*Assignment*: Search the listing below for the string "provide", then copy every line it appears in.

*Extracted entries*:
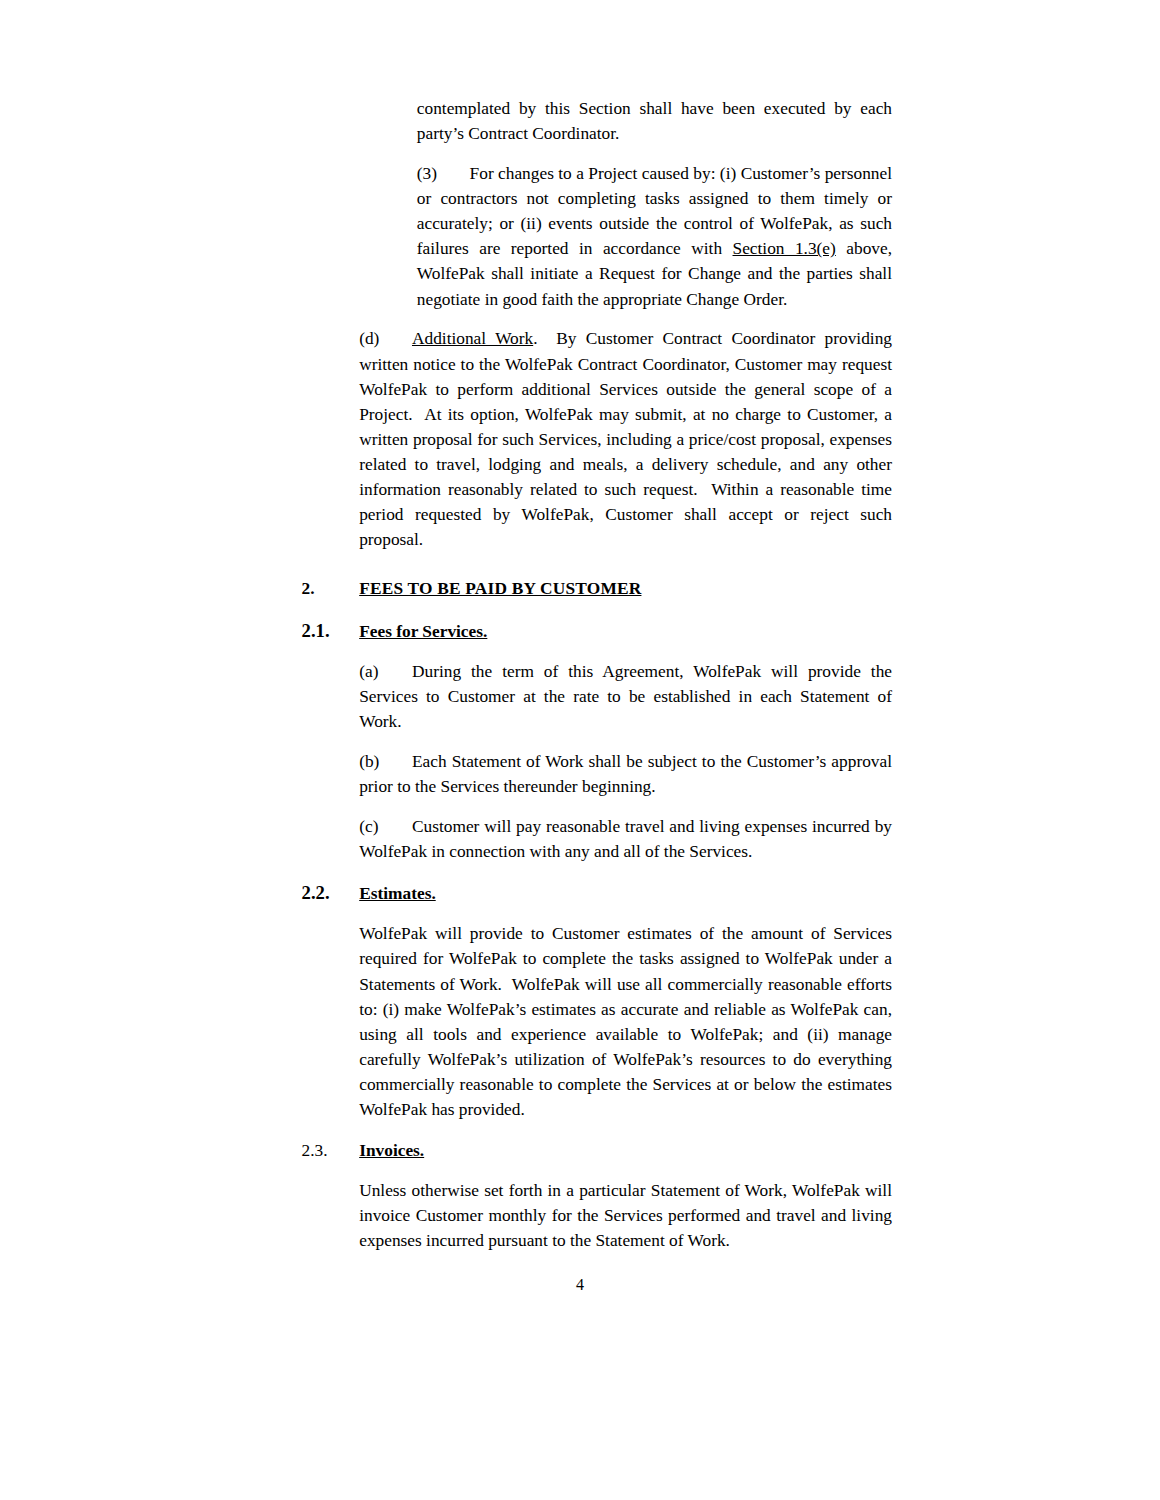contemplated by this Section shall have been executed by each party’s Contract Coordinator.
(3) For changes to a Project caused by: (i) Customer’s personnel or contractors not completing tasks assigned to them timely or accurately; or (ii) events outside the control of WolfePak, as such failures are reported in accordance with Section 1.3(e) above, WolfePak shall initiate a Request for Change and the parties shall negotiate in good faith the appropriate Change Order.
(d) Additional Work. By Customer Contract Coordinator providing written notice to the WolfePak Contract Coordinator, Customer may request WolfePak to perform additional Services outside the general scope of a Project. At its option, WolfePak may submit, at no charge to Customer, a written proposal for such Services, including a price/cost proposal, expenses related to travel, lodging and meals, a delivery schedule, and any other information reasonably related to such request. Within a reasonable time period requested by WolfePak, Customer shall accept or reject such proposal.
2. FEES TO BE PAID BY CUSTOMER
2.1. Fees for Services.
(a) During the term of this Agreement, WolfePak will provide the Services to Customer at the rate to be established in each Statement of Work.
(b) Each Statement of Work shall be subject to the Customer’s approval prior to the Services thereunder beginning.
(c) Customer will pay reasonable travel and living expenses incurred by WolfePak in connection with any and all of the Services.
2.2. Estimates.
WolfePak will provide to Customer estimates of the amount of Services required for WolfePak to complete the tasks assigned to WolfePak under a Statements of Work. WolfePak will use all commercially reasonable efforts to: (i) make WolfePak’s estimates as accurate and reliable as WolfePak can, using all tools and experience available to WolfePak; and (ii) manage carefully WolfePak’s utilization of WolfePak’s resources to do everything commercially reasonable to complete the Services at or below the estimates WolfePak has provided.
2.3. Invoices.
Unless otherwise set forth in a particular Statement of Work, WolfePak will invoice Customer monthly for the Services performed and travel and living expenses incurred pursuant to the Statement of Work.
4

*Solution*:
(a) During the term of this Agreement, WolfePak will provide the Services to Customer at the rate to be established in each Statement of Work.
WolfePak will provide to Customer estimates of the amount of Services required for WolfePak to complete the tasks assigned to WolfePak under a Statements of Work. WolfePak will use all commercially reasonable efforts to: (i) make WolfePak’s estimates as accurate and reliable as WolfePak can, using all tools and experience available to WolfePak; and (ii) manage carefully WolfePak’s utilization of WolfePak’s resources to do everything commercially reasonable to complete the Services at or below the estimates WolfePak has provided.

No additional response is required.